Joel 2:1-2, 12-17
2 Corinthians 5:20b–6:10
Matthew 6:1-6, 16-21
Happy Ash Wednesday, everyone. I know, it sounds weird right? I mean, we can say Merry Christmas and Happy Easter, and people have gotten away with saying Happy Reformation Day and Happy Epiphany and even Happy Pentecost day, but Happy Ash Wednesday? There’s only two reasons to ever say that: when you’re making a joke or trying to figure a way of starting an Ash Wednesday sermon. Other than that, there is no reason to wish that upon anyone at all.
And why not? I mean Ash Wednesday is, aside from Good Friday, Christmas Eve, and most Christmas Days, the most popular midweek service we have. That isn’t bad, that makes it the 4th most popular, and you and I know 4th place isn’t all that bad. It’s 4th out of 4, but hey, at least we still have a service, not like the others that have gone to the wayside like the Easter Vigil, Maundy Thursday, and any kind of anything that doesn’t start at 10am Sunday morning.
Still, it seems like Ash Wednesday is on its way out as well, as year after year attendance seems to wane. Year after year Ash Wednesday falls more and more off our collective radars. Year after year it gets harder and harder on Ash Wednesday to come up with an original sermon.
And really, I’m kind of surprised that Ash Wednesday has lasted as long as it has in this day and age. In this day and age of putting your best foot forward, of dressing up your image so you always look good for the multitude of selfies posted on your social media accounts, of the façade of being happy like all the time, a day like Ash Wednesday would seem so counter intuitive to our feel-good-to-be-good mentality. So I guess what I’m saying is that I understand why today isn’t all that popular. Why today only brought out like __ of you here. Why today, a day of humility and dare I even say humiliation, a day of remembrance of our vulnerabilities and weaknesses, a day that our brokenness is brought out into the light, that people would rather just stay home, keep their foreheads clean, and do absolutely anything but be in church on a humpday evening.
Truth be told if I weren’t paid to be here, I don’t know if I would be myself.
But what a shame that would be. What a shame that is. What a shame that this day of remembrance that we are dust and to dust we shall return be lost in a long line of meaningful traditions that help us in our faith and spirituality. Because that is exactly what this day does, that is what it is designed for, that is how this day works in the great grand scheme of the liturgical calendar.
We do know what I mean when I say “liturgical calendar,” right? I refer to it often on Sundays. It is the calendar that moves us through the story of Jesus on earth and brings us a glimpse of who he is and what he teaches. It starts with Advent and the hope of the coming Messiah, Immanuel, God with us. Then Christmas as the celebration of his arrival. And Epiphany and the season after it has us discovering this person of Jesus. And now in Lent, we look at why we even need a Saviour to begin with.
Us? A Saviour? From what?

Data provided -
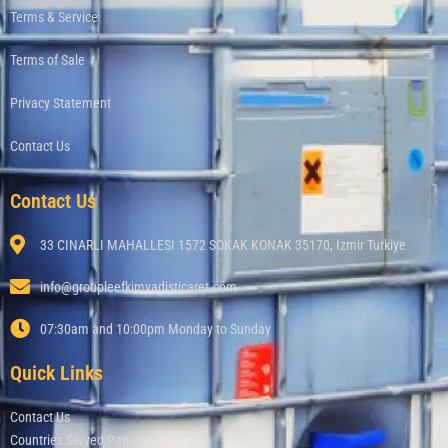
Terms & Service
Terms of Sale
Privacy Statement
Contact Us
Contact Us
33 CINARLI MAHALLESI 1572 SOKAK KONAK 35170, Izmir Turkiye
info@groupleefkimyadisticaret.com
07:30am and 10:00pm Monday to Sunday
Quick Links
Contact Us
Countries Served Page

Aim of the task - List the parts of the liturgical calendar that the Ash Wednesday sermon above names when it explains that calendar, in the order given. The lines play no part in this work.

Output for this exercise - Advent, Christmas, Epiphany and the season after it, Lent